Silicon Valley ve American Horror Story gibi popüler dizilerde oynadığı rollerle tanınan Matt Ross’un yazıp yönettiği Kaptan Fantastik (Captain Fantastic) 6 çocuğuyla orman kıyısında yaşayan ve onları doğanın kanunlarıyla yetiştirmeye ahdetmiş bir babanın hikayesini anlatıyor. Hayvan avlamayı, yetmedi o hayvanı yüzüp parçalara ayırmayı ve pişirmeyi öğreten, dağcılıktan ileri derecede yoga eğitimine dek bedenlerini geliştirecek türlü antrenmanı yaptıran ve her birine verdiği kitaplarla entelektüel gelişimlerini bizzat üstlenen baba (Viggo Mortensen) bir süredir hastanede olan eşinin intiharıyla sarsılacak ve tüm çocuklarını da yanına alarak yola düşecektir. Amaçları cenaze için New Mexico’ya gitmek ve becerebilirlerse annelerini kurtarıp kendi inanışı olan Budist öğretilerine göre yakılmasını sağlamaktır. Ne var ki, her unutulmaz yolculukta olduğu gibi burada da hiç bir şey tam da planlandığı gibi gitmeyecektir.
Tüketim merkezli kapitalist sistemin dayattığı kent hayatını reddedip doğaya sığınan Cash ailesinin hikayesinde karşı kültürün izini sürdüğümüz bir çok hoş detay var. Bir kutlama yapılacağında “Noam Chomsky Günü” ilan ediliyor örneğin. Bir başka sahnede de markete gidip “yiyecekleri özgürleştirme” operasyonu çerçevesinde dört başı mamur bir planla para ödemeden çıktıklarını görüyoruz. Tüm bunlar incelikli bir mizahın eşliğinde kurgulanmış sahneler ama herhalde en komiği ailenin büyük oğlunun artık Troçkist değil de Maocu olduğunu ifade ettiği bölüm olsa gerek.
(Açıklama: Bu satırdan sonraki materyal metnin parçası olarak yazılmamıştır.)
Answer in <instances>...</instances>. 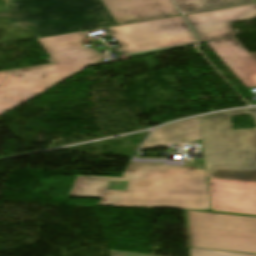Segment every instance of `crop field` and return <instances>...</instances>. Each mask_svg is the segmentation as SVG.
<instances>
[{"label":"crop field","instance_id":"8a807250","mask_svg":"<svg viewBox=\"0 0 256 256\" xmlns=\"http://www.w3.org/2000/svg\"><path fill=\"white\" fill-rule=\"evenodd\" d=\"M68 197L98 205L211 210L206 171L195 167L129 165L122 178L77 176Z\"/></svg>","mask_w":256,"mask_h":256},{"label":"crop field","instance_id":"ac0d7876","mask_svg":"<svg viewBox=\"0 0 256 256\" xmlns=\"http://www.w3.org/2000/svg\"><path fill=\"white\" fill-rule=\"evenodd\" d=\"M84 32L40 38L53 63L0 72V116L81 70L100 65L105 56L84 49Z\"/></svg>","mask_w":256,"mask_h":256},{"label":"crop field","instance_id":"34b2d1b8","mask_svg":"<svg viewBox=\"0 0 256 256\" xmlns=\"http://www.w3.org/2000/svg\"><path fill=\"white\" fill-rule=\"evenodd\" d=\"M199 121L207 176L256 182V128L231 130L228 111Z\"/></svg>","mask_w":256,"mask_h":256},{"label":"crop field","instance_id":"412701ff","mask_svg":"<svg viewBox=\"0 0 256 256\" xmlns=\"http://www.w3.org/2000/svg\"><path fill=\"white\" fill-rule=\"evenodd\" d=\"M0 12L10 23L38 20L36 38L117 25L101 0H18Z\"/></svg>","mask_w":256,"mask_h":256},{"label":"crop field","instance_id":"f4fd0767","mask_svg":"<svg viewBox=\"0 0 256 256\" xmlns=\"http://www.w3.org/2000/svg\"><path fill=\"white\" fill-rule=\"evenodd\" d=\"M190 247L256 254V217L185 210Z\"/></svg>","mask_w":256,"mask_h":256},{"label":"crop field","instance_id":"dd49c442","mask_svg":"<svg viewBox=\"0 0 256 256\" xmlns=\"http://www.w3.org/2000/svg\"><path fill=\"white\" fill-rule=\"evenodd\" d=\"M122 45L121 51L135 53L197 42L182 16L110 27Z\"/></svg>","mask_w":256,"mask_h":256},{"label":"crop field","instance_id":"e52e79f7","mask_svg":"<svg viewBox=\"0 0 256 256\" xmlns=\"http://www.w3.org/2000/svg\"><path fill=\"white\" fill-rule=\"evenodd\" d=\"M212 211L256 216V183L207 177Z\"/></svg>","mask_w":256,"mask_h":256},{"label":"crop field","instance_id":"d8731c3e","mask_svg":"<svg viewBox=\"0 0 256 256\" xmlns=\"http://www.w3.org/2000/svg\"><path fill=\"white\" fill-rule=\"evenodd\" d=\"M201 42L236 35L230 22L256 18V4L186 15Z\"/></svg>","mask_w":256,"mask_h":256},{"label":"crop field","instance_id":"5a996713","mask_svg":"<svg viewBox=\"0 0 256 256\" xmlns=\"http://www.w3.org/2000/svg\"><path fill=\"white\" fill-rule=\"evenodd\" d=\"M118 25L179 15L171 0H102Z\"/></svg>","mask_w":256,"mask_h":256},{"label":"crop field","instance_id":"3316defc","mask_svg":"<svg viewBox=\"0 0 256 256\" xmlns=\"http://www.w3.org/2000/svg\"><path fill=\"white\" fill-rule=\"evenodd\" d=\"M201 139L198 118L182 121L155 130L142 148Z\"/></svg>","mask_w":256,"mask_h":256},{"label":"crop field","instance_id":"28ad6ade","mask_svg":"<svg viewBox=\"0 0 256 256\" xmlns=\"http://www.w3.org/2000/svg\"><path fill=\"white\" fill-rule=\"evenodd\" d=\"M207 44L246 88L256 86V78L219 41Z\"/></svg>","mask_w":256,"mask_h":256},{"label":"crop field","instance_id":"d1516ede","mask_svg":"<svg viewBox=\"0 0 256 256\" xmlns=\"http://www.w3.org/2000/svg\"><path fill=\"white\" fill-rule=\"evenodd\" d=\"M183 13L220 8L255 0H175Z\"/></svg>","mask_w":256,"mask_h":256},{"label":"crop field","instance_id":"22f410ed","mask_svg":"<svg viewBox=\"0 0 256 256\" xmlns=\"http://www.w3.org/2000/svg\"><path fill=\"white\" fill-rule=\"evenodd\" d=\"M220 42L256 77V60L235 36Z\"/></svg>","mask_w":256,"mask_h":256},{"label":"crop field","instance_id":"cbeb9de0","mask_svg":"<svg viewBox=\"0 0 256 256\" xmlns=\"http://www.w3.org/2000/svg\"><path fill=\"white\" fill-rule=\"evenodd\" d=\"M191 256H256V255L191 248Z\"/></svg>","mask_w":256,"mask_h":256},{"label":"crop field","instance_id":"5142ce71","mask_svg":"<svg viewBox=\"0 0 256 256\" xmlns=\"http://www.w3.org/2000/svg\"><path fill=\"white\" fill-rule=\"evenodd\" d=\"M14 25L32 30L37 27V20L33 21H27V22H20V23H14Z\"/></svg>","mask_w":256,"mask_h":256},{"label":"crop field","instance_id":"d9b57169","mask_svg":"<svg viewBox=\"0 0 256 256\" xmlns=\"http://www.w3.org/2000/svg\"><path fill=\"white\" fill-rule=\"evenodd\" d=\"M109 253H110V256H149V255L123 253V252H113V251H109Z\"/></svg>","mask_w":256,"mask_h":256},{"label":"crop field","instance_id":"733c2abd","mask_svg":"<svg viewBox=\"0 0 256 256\" xmlns=\"http://www.w3.org/2000/svg\"><path fill=\"white\" fill-rule=\"evenodd\" d=\"M230 116L233 115H238V114H244V113H251L249 109H244V110H234V111H229Z\"/></svg>","mask_w":256,"mask_h":256},{"label":"crop field","instance_id":"4a817a6b","mask_svg":"<svg viewBox=\"0 0 256 256\" xmlns=\"http://www.w3.org/2000/svg\"><path fill=\"white\" fill-rule=\"evenodd\" d=\"M254 57H255V59H256V52H254V53H251Z\"/></svg>","mask_w":256,"mask_h":256},{"label":"crop field","instance_id":"bc2a9ffb","mask_svg":"<svg viewBox=\"0 0 256 256\" xmlns=\"http://www.w3.org/2000/svg\"><path fill=\"white\" fill-rule=\"evenodd\" d=\"M6 1H9V0H6Z\"/></svg>","mask_w":256,"mask_h":256}]
</instances>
Hikayenin yol filmine evrildiği bölümdeyse hem kendi hem de eşinin ailesiyle çatıştığı anlar şekillendiriyor Kaptan Fantastik’in gidişatını. Burada alternatif yaşam anlayışları test ediliyor bir anlamda ve bu testlerin bir kısmını kolaylıkla alt ederken bir kısmında çözümsüzlüğe düşüp yılma noktasına kadar geliyorlar.
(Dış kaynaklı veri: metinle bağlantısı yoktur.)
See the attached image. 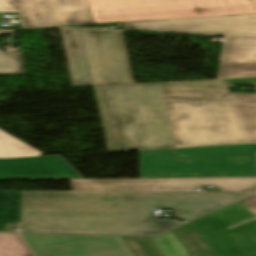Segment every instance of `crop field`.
<instances>
[{
  "label": "crop field",
  "instance_id": "8a807250",
  "mask_svg": "<svg viewBox=\"0 0 256 256\" xmlns=\"http://www.w3.org/2000/svg\"><path fill=\"white\" fill-rule=\"evenodd\" d=\"M247 194L23 191L20 231L156 235L181 222L154 219L166 208L191 220Z\"/></svg>",
  "mask_w": 256,
  "mask_h": 256
},
{
  "label": "crop field",
  "instance_id": "ac0d7876",
  "mask_svg": "<svg viewBox=\"0 0 256 256\" xmlns=\"http://www.w3.org/2000/svg\"><path fill=\"white\" fill-rule=\"evenodd\" d=\"M93 88L108 152L175 147L161 83Z\"/></svg>",
  "mask_w": 256,
  "mask_h": 256
},
{
  "label": "crop field",
  "instance_id": "34b2d1b8",
  "mask_svg": "<svg viewBox=\"0 0 256 256\" xmlns=\"http://www.w3.org/2000/svg\"><path fill=\"white\" fill-rule=\"evenodd\" d=\"M165 101L176 147L256 142V104Z\"/></svg>",
  "mask_w": 256,
  "mask_h": 256
},
{
  "label": "crop field",
  "instance_id": "412701ff",
  "mask_svg": "<svg viewBox=\"0 0 256 256\" xmlns=\"http://www.w3.org/2000/svg\"><path fill=\"white\" fill-rule=\"evenodd\" d=\"M141 178L256 176V145L140 151Z\"/></svg>",
  "mask_w": 256,
  "mask_h": 256
},
{
  "label": "crop field",
  "instance_id": "f4fd0767",
  "mask_svg": "<svg viewBox=\"0 0 256 256\" xmlns=\"http://www.w3.org/2000/svg\"><path fill=\"white\" fill-rule=\"evenodd\" d=\"M96 24L256 14V0H88Z\"/></svg>",
  "mask_w": 256,
  "mask_h": 256
},
{
  "label": "crop field",
  "instance_id": "dd49c442",
  "mask_svg": "<svg viewBox=\"0 0 256 256\" xmlns=\"http://www.w3.org/2000/svg\"><path fill=\"white\" fill-rule=\"evenodd\" d=\"M256 216L238 202L191 221L215 256H256Z\"/></svg>",
  "mask_w": 256,
  "mask_h": 256
},
{
  "label": "crop field",
  "instance_id": "e52e79f7",
  "mask_svg": "<svg viewBox=\"0 0 256 256\" xmlns=\"http://www.w3.org/2000/svg\"><path fill=\"white\" fill-rule=\"evenodd\" d=\"M81 32L93 86L134 84L122 32Z\"/></svg>",
  "mask_w": 256,
  "mask_h": 256
},
{
  "label": "crop field",
  "instance_id": "d8731c3e",
  "mask_svg": "<svg viewBox=\"0 0 256 256\" xmlns=\"http://www.w3.org/2000/svg\"><path fill=\"white\" fill-rule=\"evenodd\" d=\"M72 191H195L216 186L222 192H251L256 177L194 179L70 180Z\"/></svg>",
  "mask_w": 256,
  "mask_h": 256
},
{
  "label": "crop field",
  "instance_id": "5a996713",
  "mask_svg": "<svg viewBox=\"0 0 256 256\" xmlns=\"http://www.w3.org/2000/svg\"><path fill=\"white\" fill-rule=\"evenodd\" d=\"M35 256H133L120 237L20 234Z\"/></svg>",
  "mask_w": 256,
  "mask_h": 256
},
{
  "label": "crop field",
  "instance_id": "3316defc",
  "mask_svg": "<svg viewBox=\"0 0 256 256\" xmlns=\"http://www.w3.org/2000/svg\"><path fill=\"white\" fill-rule=\"evenodd\" d=\"M1 11H21L25 28L95 23L87 0H0Z\"/></svg>",
  "mask_w": 256,
  "mask_h": 256
},
{
  "label": "crop field",
  "instance_id": "28ad6ade",
  "mask_svg": "<svg viewBox=\"0 0 256 256\" xmlns=\"http://www.w3.org/2000/svg\"><path fill=\"white\" fill-rule=\"evenodd\" d=\"M125 29L185 31L256 37V15L124 23Z\"/></svg>",
  "mask_w": 256,
  "mask_h": 256
},
{
  "label": "crop field",
  "instance_id": "d1516ede",
  "mask_svg": "<svg viewBox=\"0 0 256 256\" xmlns=\"http://www.w3.org/2000/svg\"><path fill=\"white\" fill-rule=\"evenodd\" d=\"M256 78L162 83L165 99L256 102V95L229 94L227 84L255 83Z\"/></svg>",
  "mask_w": 256,
  "mask_h": 256
},
{
  "label": "crop field",
  "instance_id": "22f410ed",
  "mask_svg": "<svg viewBox=\"0 0 256 256\" xmlns=\"http://www.w3.org/2000/svg\"><path fill=\"white\" fill-rule=\"evenodd\" d=\"M83 179L60 157L0 159V180Z\"/></svg>",
  "mask_w": 256,
  "mask_h": 256
},
{
  "label": "crop field",
  "instance_id": "cbeb9de0",
  "mask_svg": "<svg viewBox=\"0 0 256 256\" xmlns=\"http://www.w3.org/2000/svg\"><path fill=\"white\" fill-rule=\"evenodd\" d=\"M256 77V39L226 38L218 79Z\"/></svg>",
  "mask_w": 256,
  "mask_h": 256
},
{
  "label": "crop field",
  "instance_id": "5142ce71",
  "mask_svg": "<svg viewBox=\"0 0 256 256\" xmlns=\"http://www.w3.org/2000/svg\"><path fill=\"white\" fill-rule=\"evenodd\" d=\"M73 87L92 86L80 30L59 29Z\"/></svg>",
  "mask_w": 256,
  "mask_h": 256
},
{
  "label": "crop field",
  "instance_id": "d9b57169",
  "mask_svg": "<svg viewBox=\"0 0 256 256\" xmlns=\"http://www.w3.org/2000/svg\"><path fill=\"white\" fill-rule=\"evenodd\" d=\"M22 191H0V231L8 224H20Z\"/></svg>",
  "mask_w": 256,
  "mask_h": 256
},
{
  "label": "crop field",
  "instance_id": "733c2abd",
  "mask_svg": "<svg viewBox=\"0 0 256 256\" xmlns=\"http://www.w3.org/2000/svg\"><path fill=\"white\" fill-rule=\"evenodd\" d=\"M191 256H211L213 253L195 231L190 222L173 229Z\"/></svg>",
  "mask_w": 256,
  "mask_h": 256
},
{
  "label": "crop field",
  "instance_id": "4a817a6b",
  "mask_svg": "<svg viewBox=\"0 0 256 256\" xmlns=\"http://www.w3.org/2000/svg\"><path fill=\"white\" fill-rule=\"evenodd\" d=\"M44 153L0 130V158L41 156Z\"/></svg>",
  "mask_w": 256,
  "mask_h": 256
},
{
  "label": "crop field",
  "instance_id": "bc2a9ffb",
  "mask_svg": "<svg viewBox=\"0 0 256 256\" xmlns=\"http://www.w3.org/2000/svg\"><path fill=\"white\" fill-rule=\"evenodd\" d=\"M150 240L162 256H190L172 230Z\"/></svg>",
  "mask_w": 256,
  "mask_h": 256
},
{
  "label": "crop field",
  "instance_id": "214f88e0",
  "mask_svg": "<svg viewBox=\"0 0 256 256\" xmlns=\"http://www.w3.org/2000/svg\"><path fill=\"white\" fill-rule=\"evenodd\" d=\"M0 256H34L19 234L0 233Z\"/></svg>",
  "mask_w": 256,
  "mask_h": 256
},
{
  "label": "crop field",
  "instance_id": "92a150f3",
  "mask_svg": "<svg viewBox=\"0 0 256 256\" xmlns=\"http://www.w3.org/2000/svg\"><path fill=\"white\" fill-rule=\"evenodd\" d=\"M134 256H161L149 238L121 237Z\"/></svg>",
  "mask_w": 256,
  "mask_h": 256
},
{
  "label": "crop field",
  "instance_id": "dafd665d",
  "mask_svg": "<svg viewBox=\"0 0 256 256\" xmlns=\"http://www.w3.org/2000/svg\"><path fill=\"white\" fill-rule=\"evenodd\" d=\"M24 73L21 54L0 53V74Z\"/></svg>",
  "mask_w": 256,
  "mask_h": 256
},
{
  "label": "crop field",
  "instance_id": "00972430",
  "mask_svg": "<svg viewBox=\"0 0 256 256\" xmlns=\"http://www.w3.org/2000/svg\"><path fill=\"white\" fill-rule=\"evenodd\" d=\"M245 200L251 206L249 210L256 215V195L253 194L252 196L245 198Z\"/></svg>",
  "mask_w": 256,
  "mask_h": 256
},
{
  "label": "crop field",
  "instance_id": "a9b5d70f",
  "mask_svg": "<svg viewBox=\"0 0 256 256\" xmlns=\"http://www.w3.org/2000/svg\"><path fill=\"white\" fill-rule=\"evenodd\" d=\"M12 31H8V32H0V34H7V33H11Z\"/></svg>",
  "mask_w": 256,
  "mask_h": 256
},
{
  "label": "crop field",
  "instance_id": "4177f3b9",
  "mask_svg": "<svg viewBox=\"0 0 256 256\" xmlns=\"http://www.w3.org/2000/svg\"><path fill=\"white\" fill-rule=\"evenodd\" d=\"M66 26H69V27H79L78 25H66Z\"/></svg>",
  "mask_w": 256,
  "mask_h": 256
},
{
  "label": "crop field",
  "instance_id": "730fd06b",
  "mask_svg": "<svg viewBox=\"0 0 256 256\" xmlns=\"http://www.w3.org/2000/svg\"><path fill=\"white\" fill-rule=\"evenodd\" d=\"M254 194H256V192Z\"/></svg>",
  "mask_w": 256,
  "mask_h": 256
}]
</instances>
Bir sebepten modern hayatın kendilerine dayatılan nimetlerini (ya da nimet görünümündeki zehrini) reddederek kendi cennetlerini kurmak için doğaya dönen bireylerin hikayelerini anlatan başka filmler de var. Sean Penn imzalı Into The Wild akla ilk gelen örneklerden biri. Farklı bir düzlemde de olsa bu yıl Adana Film Festivali’nde büyük ödülü alan Reha Erdem imzalı Koca Dünya’yı da bu sınıfa sokabiliriz. Orada da var olmaya çabaladıkları acımasız dünyadan kaçarak doğaya sığınan iki çocuğun hikayesini izlemiştik. Onların bilinçli bir felsefesi yoktu belki ama kaçış noktaları aslında çok da farklı ve uzak değildi. Matt Ross’un filmindeyse karakterlerin sistemle bir noktada uzlaştığını görüp isyan etsek de, o uzlaşmanın sistem lehine değil de her biri kendi yollarını çizmeye kararlı aile bireyleri lehine olduğu teyit ediyoruz. Bu fazlasıyla idealize final ne kadar gerçekçi gelir size bilemeyiz ama “başka bir dünya mümkün” diyebilmek adına Matt Ross’a alkış tutmak ve türlü duyguları hakkını vererek bize yaşatan filme dair olumlu düşünceler beslemek için çok sebebimiz var. Biri de “Sweet Child o’ Mine”, görünce anlayacaksınız.